The President is expected to select Justice Department official Tom Perez to be his Secretary of Labor. If the President selects Perez, he will be the second Hispanic to serve in Obama’s cabinet after the departure of Ken Salazar as Secretary of Interior.
With close to four years left, President Obama is currently behind Presidents Bill Clinton and George W. Bush regarding the numbers of African Americans and Hispanic Americans in his cabinet. President Clinton selected six African Americans (the most in history) and two Hispanic Americans to top cabinet positions over eight years.
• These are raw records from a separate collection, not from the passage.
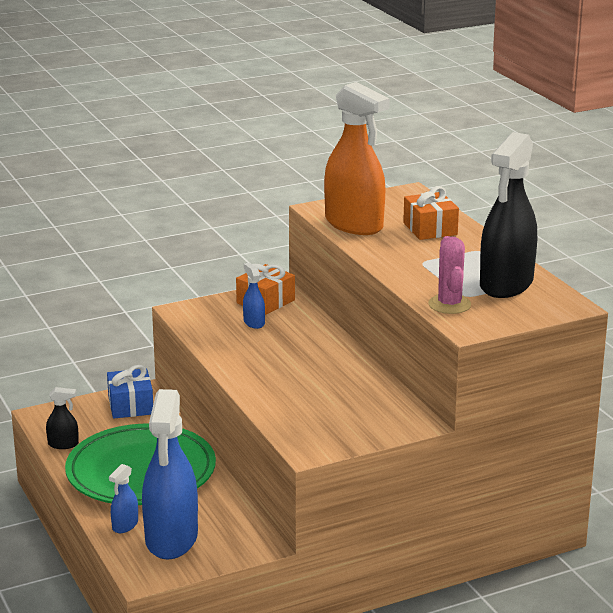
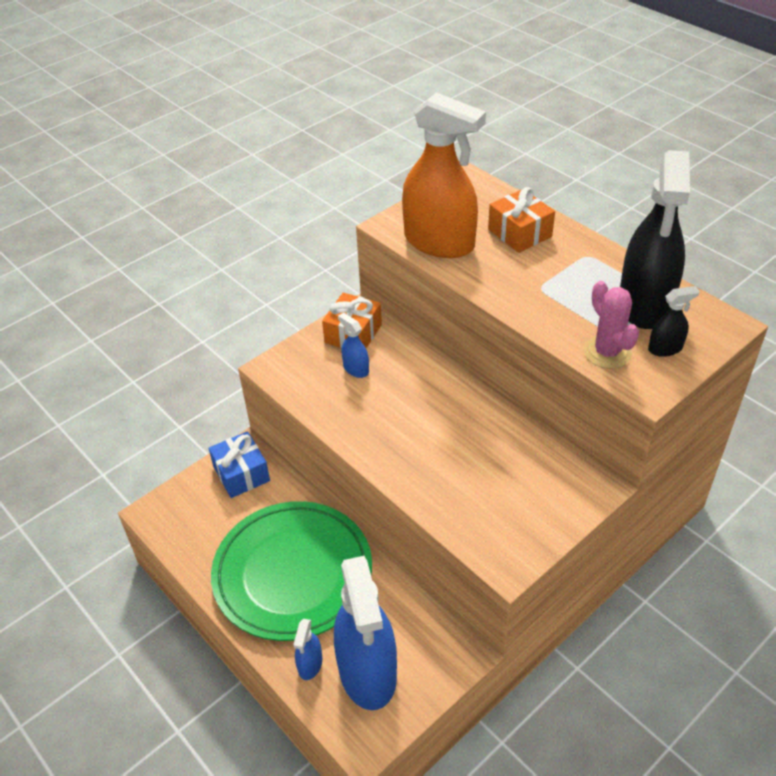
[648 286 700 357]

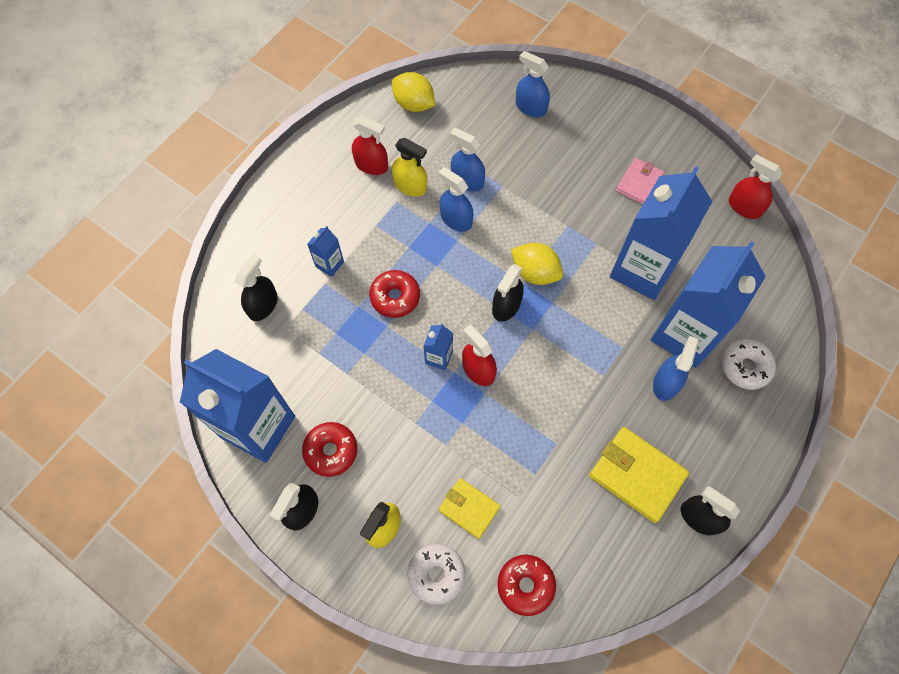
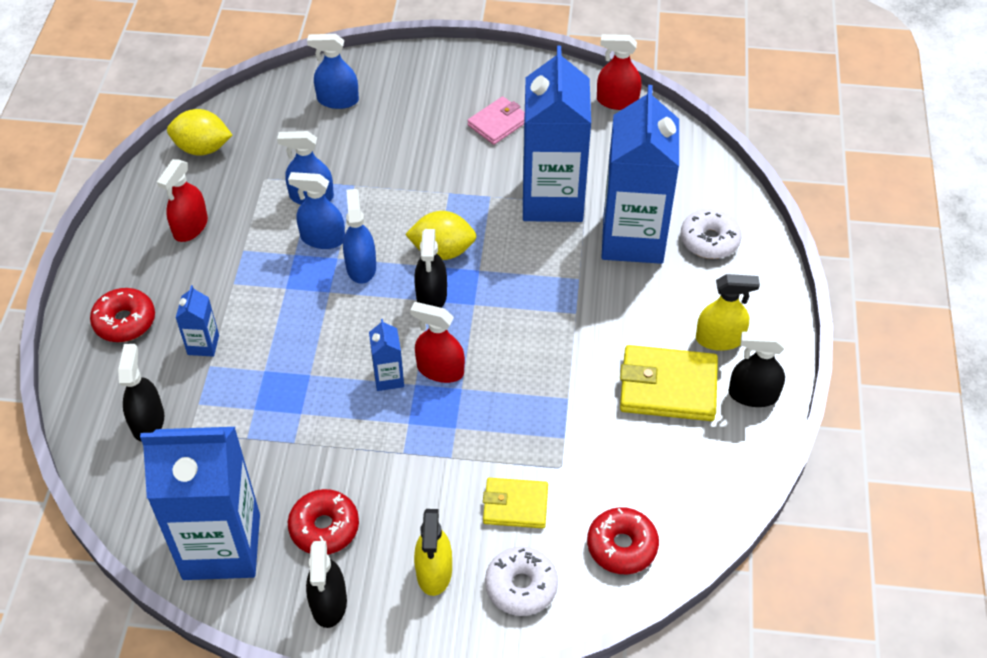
[157 159 208 242]
[696 274 760 351]
[467 96 525 145]
[90 288 155 342]
[343 189 376 284]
President Bush selected four African Americans and three Hispanic Americans over eight years.
To date President Obama has selected only one African American, Attorney General Eric Holder, to serve in his cabinet.
President Obama has received praise for recently choosing three women to serve in top positions as Secretary of Interior, Office of Management and Budget and as Administrator of the Environmental Protection Agency. President George W. Bush hired the most women to serve in his cabinet of any president in history with six.
With regard to top “cabinet-level” positions, President Obama selected Susan Rice as his UN Ambassador, Lisa Jackson to be EPA Administrator and Ron Kirk as U.S. Trade Representative. Jackson and Kirk have recently departed.
On the matter of the Fudge letter, a White House official said today that President Obama is, “deeply committed to diversity in his cabinet and ensuring his Administration reflects the breadth of our country. He believes that the best decisions are made when he is surrounded by people who share different perspectives as we work toward improving our economy and building a strong middle class together.”